For the proteasome inhibition experiment (Supplemental Figure S2C), strains yMaM67 and yMaM957 (Supplemental Table S1) were grown at 30°C to ∼0.8 × 107 cells/ml in synthetic medium lacking leucine and with raffinose (2% [wt/vol]) as carbon source. Expression of Ubi-R-mCherry-sfGFP was induced by addition of galactose (2% [wt/vol]) alongside inhibition of proteasome activity by addition of MG132 (40 mM stock in dimethyl sulfoxide [DMSO]) to 80 μg/ml final concentration or DMSO as control. Whole-cell extracts of samples collected before and after induction were prepared and analyzed by SDS–PAGE, followed by immunoblotting, as detailed.

Human cell culture and immunoblotting

The sequence encoding PARK6 was amplified from the plasmid pcDNA3.1/Pink1 (Meissner ) and cloned into the pcDNA5/mCherry-sfGFP vector (Khmelinskii ). pcDNA5/PARK6-mCherry-sfGFP(cp8) was cloned by overlap assembly PCR of a human codon-optimized sfGFP(cp8), which was obtained by full gene synthesis, into the pcDNA5/PARK6-mCherry-sfGFP background.

HEK293T cells were grown in DMEM supplemented with 10% (vol/vol) fetal bovine serum at 37°C in 5% (vol/vol) CO2. Transient transfections were performed using 25-kDa linear polyethylenimine (Polysciences, Warrington, PA; Durocher ) and harvested 24 h later.
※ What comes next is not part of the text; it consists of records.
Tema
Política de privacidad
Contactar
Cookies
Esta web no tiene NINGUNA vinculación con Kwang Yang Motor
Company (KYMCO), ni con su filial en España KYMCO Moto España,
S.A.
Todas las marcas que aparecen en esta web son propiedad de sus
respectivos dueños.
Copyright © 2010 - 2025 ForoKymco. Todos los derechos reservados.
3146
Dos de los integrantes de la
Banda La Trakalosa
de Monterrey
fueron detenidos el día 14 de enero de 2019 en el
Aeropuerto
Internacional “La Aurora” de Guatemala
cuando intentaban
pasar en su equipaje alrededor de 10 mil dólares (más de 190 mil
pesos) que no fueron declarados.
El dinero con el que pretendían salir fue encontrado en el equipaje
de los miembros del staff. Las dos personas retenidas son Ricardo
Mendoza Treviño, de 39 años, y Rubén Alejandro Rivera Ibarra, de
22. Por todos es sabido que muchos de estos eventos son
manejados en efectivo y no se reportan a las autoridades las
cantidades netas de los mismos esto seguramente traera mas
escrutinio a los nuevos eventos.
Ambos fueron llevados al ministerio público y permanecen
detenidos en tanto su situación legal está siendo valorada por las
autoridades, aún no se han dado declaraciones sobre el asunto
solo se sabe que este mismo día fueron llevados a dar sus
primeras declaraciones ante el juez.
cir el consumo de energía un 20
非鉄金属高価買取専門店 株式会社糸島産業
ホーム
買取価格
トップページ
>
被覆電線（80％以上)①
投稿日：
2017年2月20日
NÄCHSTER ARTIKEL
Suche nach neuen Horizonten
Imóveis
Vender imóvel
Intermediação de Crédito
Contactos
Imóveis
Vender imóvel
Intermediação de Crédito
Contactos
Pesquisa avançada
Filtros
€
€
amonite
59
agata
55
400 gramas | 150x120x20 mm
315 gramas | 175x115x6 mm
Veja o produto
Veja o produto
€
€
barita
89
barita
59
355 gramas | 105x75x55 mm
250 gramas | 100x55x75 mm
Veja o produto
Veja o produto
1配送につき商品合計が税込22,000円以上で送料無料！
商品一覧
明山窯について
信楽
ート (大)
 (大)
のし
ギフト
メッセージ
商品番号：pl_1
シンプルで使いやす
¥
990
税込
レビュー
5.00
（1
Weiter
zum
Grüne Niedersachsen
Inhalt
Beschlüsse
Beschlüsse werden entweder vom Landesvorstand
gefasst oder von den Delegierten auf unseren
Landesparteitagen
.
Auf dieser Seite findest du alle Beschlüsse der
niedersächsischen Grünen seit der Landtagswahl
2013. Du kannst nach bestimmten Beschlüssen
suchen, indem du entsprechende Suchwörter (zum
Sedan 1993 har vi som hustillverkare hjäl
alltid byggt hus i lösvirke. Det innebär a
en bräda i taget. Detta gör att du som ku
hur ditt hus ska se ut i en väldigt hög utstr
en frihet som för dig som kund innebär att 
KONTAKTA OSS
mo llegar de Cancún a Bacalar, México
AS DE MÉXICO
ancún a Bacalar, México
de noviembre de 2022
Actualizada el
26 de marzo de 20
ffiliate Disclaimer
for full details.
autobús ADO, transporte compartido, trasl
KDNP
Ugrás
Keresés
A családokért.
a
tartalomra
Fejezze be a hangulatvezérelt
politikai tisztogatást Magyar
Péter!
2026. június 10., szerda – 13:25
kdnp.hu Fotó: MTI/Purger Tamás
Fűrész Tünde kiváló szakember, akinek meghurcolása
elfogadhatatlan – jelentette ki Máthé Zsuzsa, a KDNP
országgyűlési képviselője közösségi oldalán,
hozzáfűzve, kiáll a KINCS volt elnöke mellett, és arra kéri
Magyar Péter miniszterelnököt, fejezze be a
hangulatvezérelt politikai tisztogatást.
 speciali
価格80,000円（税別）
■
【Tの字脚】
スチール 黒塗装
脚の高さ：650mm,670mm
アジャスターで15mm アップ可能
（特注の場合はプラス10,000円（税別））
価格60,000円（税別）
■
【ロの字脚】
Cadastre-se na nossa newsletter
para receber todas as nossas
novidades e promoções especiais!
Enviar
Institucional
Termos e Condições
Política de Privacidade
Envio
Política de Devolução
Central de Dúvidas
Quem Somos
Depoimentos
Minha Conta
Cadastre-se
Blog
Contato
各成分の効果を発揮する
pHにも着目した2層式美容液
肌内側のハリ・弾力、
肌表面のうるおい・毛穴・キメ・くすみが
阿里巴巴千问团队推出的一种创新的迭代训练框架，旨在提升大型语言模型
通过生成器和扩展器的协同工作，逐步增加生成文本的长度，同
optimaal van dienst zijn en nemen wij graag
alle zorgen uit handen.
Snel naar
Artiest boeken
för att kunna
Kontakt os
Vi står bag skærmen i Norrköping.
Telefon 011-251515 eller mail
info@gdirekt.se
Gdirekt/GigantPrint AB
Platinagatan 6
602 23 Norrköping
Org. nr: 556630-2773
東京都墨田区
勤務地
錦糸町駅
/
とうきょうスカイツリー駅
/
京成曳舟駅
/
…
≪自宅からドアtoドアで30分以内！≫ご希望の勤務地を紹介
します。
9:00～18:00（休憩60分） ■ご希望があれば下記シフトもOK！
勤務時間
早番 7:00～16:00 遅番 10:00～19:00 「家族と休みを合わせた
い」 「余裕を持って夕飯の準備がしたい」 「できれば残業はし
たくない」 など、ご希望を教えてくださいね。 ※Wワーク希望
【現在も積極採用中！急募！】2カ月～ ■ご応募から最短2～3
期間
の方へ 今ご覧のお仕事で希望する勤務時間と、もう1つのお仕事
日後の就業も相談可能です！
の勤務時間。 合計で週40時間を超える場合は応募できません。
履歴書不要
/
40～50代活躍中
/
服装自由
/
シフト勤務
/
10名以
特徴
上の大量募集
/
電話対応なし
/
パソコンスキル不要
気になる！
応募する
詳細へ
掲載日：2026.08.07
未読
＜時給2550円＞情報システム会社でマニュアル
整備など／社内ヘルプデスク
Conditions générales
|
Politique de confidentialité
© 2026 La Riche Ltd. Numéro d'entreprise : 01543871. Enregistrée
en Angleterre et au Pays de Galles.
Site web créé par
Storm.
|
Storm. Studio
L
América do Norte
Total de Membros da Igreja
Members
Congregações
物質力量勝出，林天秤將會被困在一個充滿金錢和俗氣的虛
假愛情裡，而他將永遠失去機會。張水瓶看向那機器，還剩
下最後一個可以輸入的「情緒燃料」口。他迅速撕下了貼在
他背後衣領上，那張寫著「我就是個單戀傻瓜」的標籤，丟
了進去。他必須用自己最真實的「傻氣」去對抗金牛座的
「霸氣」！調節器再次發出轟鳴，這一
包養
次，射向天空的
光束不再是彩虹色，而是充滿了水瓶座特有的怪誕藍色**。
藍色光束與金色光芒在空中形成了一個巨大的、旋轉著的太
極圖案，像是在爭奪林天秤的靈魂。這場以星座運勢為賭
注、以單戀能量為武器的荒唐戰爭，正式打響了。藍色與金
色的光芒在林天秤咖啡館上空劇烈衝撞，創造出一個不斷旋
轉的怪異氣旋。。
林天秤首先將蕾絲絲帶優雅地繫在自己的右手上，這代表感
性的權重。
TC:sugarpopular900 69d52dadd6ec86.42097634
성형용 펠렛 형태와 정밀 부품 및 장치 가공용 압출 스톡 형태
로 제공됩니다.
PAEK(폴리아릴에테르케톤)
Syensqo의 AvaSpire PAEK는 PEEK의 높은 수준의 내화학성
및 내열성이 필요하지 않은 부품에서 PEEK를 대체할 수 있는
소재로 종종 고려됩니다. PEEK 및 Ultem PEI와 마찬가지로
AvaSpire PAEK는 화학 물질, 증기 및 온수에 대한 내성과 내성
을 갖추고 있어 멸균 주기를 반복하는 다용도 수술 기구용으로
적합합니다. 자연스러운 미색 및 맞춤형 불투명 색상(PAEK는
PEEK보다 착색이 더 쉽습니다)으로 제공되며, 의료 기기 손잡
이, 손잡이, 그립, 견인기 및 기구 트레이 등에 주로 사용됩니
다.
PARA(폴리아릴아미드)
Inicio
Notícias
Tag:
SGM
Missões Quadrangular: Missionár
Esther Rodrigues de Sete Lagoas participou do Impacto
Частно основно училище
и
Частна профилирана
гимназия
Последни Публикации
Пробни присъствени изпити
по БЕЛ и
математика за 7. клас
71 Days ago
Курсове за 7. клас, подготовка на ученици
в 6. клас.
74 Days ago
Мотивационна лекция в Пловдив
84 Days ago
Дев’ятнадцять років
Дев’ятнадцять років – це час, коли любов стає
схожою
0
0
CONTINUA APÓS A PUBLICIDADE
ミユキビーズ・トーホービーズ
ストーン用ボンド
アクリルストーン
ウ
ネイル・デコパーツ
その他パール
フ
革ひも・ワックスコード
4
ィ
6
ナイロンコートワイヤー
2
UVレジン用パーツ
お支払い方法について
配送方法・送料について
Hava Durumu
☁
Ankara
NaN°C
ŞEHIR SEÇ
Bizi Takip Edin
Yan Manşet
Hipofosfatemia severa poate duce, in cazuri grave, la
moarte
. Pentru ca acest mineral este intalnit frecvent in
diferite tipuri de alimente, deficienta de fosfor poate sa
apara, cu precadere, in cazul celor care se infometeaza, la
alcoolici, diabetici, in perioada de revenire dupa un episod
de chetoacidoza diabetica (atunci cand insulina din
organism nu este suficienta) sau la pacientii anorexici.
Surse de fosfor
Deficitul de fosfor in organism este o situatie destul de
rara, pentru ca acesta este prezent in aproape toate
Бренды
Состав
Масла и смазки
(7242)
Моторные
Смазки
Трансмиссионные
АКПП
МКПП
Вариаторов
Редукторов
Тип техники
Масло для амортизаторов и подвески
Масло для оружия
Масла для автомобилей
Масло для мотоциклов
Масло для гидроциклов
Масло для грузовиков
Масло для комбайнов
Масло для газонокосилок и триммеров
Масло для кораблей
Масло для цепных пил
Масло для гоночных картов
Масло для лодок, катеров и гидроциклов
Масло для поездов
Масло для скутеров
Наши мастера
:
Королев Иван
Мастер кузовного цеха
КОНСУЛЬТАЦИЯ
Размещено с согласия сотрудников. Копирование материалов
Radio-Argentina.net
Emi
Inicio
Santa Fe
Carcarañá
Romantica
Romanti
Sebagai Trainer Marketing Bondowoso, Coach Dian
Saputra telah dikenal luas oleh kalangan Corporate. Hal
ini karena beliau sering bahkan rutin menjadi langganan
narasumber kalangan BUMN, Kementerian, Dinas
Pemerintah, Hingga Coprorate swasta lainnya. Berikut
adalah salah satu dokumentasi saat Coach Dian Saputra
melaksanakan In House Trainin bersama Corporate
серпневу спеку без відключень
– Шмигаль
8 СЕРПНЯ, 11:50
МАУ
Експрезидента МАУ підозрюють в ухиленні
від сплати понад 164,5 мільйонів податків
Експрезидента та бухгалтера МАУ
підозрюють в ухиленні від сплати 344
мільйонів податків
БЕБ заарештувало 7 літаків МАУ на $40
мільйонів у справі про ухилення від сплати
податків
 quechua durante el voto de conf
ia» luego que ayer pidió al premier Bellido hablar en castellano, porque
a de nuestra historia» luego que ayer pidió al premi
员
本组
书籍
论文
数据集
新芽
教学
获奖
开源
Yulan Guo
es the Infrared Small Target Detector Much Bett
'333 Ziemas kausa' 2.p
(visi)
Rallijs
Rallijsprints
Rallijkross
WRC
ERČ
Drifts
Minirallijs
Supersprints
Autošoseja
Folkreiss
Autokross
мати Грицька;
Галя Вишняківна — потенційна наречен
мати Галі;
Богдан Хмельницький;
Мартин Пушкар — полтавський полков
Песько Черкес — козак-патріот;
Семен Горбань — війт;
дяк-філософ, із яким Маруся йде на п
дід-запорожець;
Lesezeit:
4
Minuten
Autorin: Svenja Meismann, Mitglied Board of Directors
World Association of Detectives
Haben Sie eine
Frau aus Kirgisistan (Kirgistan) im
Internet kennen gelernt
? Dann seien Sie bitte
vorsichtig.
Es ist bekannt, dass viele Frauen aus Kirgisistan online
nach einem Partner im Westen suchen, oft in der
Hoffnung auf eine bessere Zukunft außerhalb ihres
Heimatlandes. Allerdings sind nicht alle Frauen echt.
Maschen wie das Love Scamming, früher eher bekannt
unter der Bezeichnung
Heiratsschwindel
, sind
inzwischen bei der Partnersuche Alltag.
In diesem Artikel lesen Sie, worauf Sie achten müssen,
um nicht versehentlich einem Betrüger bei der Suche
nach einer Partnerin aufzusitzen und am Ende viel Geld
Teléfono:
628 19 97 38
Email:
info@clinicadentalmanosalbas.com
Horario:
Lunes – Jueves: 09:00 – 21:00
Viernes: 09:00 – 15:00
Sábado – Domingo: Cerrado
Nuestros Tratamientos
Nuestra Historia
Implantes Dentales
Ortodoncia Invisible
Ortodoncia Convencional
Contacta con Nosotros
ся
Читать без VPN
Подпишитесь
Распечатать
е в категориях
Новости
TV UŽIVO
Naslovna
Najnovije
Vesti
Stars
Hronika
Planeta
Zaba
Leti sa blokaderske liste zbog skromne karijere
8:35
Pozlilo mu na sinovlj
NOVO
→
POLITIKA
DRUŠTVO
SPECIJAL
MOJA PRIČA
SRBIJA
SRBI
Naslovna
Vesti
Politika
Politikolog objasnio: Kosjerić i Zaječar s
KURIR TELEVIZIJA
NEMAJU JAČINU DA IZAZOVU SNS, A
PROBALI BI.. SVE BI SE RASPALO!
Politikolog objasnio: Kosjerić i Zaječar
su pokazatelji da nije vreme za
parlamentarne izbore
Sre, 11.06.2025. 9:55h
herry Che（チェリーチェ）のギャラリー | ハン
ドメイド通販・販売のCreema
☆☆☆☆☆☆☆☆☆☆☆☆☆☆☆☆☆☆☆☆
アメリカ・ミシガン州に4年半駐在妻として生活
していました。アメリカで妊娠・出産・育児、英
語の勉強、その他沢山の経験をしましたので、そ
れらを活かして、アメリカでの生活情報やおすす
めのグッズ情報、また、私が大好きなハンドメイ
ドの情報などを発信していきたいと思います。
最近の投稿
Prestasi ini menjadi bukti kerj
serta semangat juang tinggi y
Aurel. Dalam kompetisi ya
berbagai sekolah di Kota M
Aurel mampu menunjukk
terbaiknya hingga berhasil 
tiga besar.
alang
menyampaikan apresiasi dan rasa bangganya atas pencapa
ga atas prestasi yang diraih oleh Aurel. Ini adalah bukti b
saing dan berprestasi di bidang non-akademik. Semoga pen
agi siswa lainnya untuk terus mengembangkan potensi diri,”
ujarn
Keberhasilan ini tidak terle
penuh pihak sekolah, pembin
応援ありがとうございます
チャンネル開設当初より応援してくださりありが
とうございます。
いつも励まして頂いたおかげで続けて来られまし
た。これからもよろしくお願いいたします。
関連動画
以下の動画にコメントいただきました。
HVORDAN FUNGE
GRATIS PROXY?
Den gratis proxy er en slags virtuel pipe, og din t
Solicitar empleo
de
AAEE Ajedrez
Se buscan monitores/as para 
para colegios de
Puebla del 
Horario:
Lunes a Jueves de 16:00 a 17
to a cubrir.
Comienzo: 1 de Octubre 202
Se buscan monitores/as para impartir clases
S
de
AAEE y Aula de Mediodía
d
To block mitochondrial protein import, cells were incubated for 3 h with 10 μM carbonyl cyanide m-chlorophenyl hydrazone (Sigma-Aldrich) before cell lysis.

Whole-cell extracts were separated by SDS–PAGE, followed by blotting onto a polyvinylidene fluoride membrane and probed with a monoclonal anti-GFP antibody (11814460001; Roche, Sigma-Aldrich). A secondary goat anti-mouse IgG-HRP antibody (sc-2005; Santa Cruz Biotechnology, Dallas, TX) was used for detection. Imaging was performed on an LAS-4000 system (GE Healthcare Life Sciences).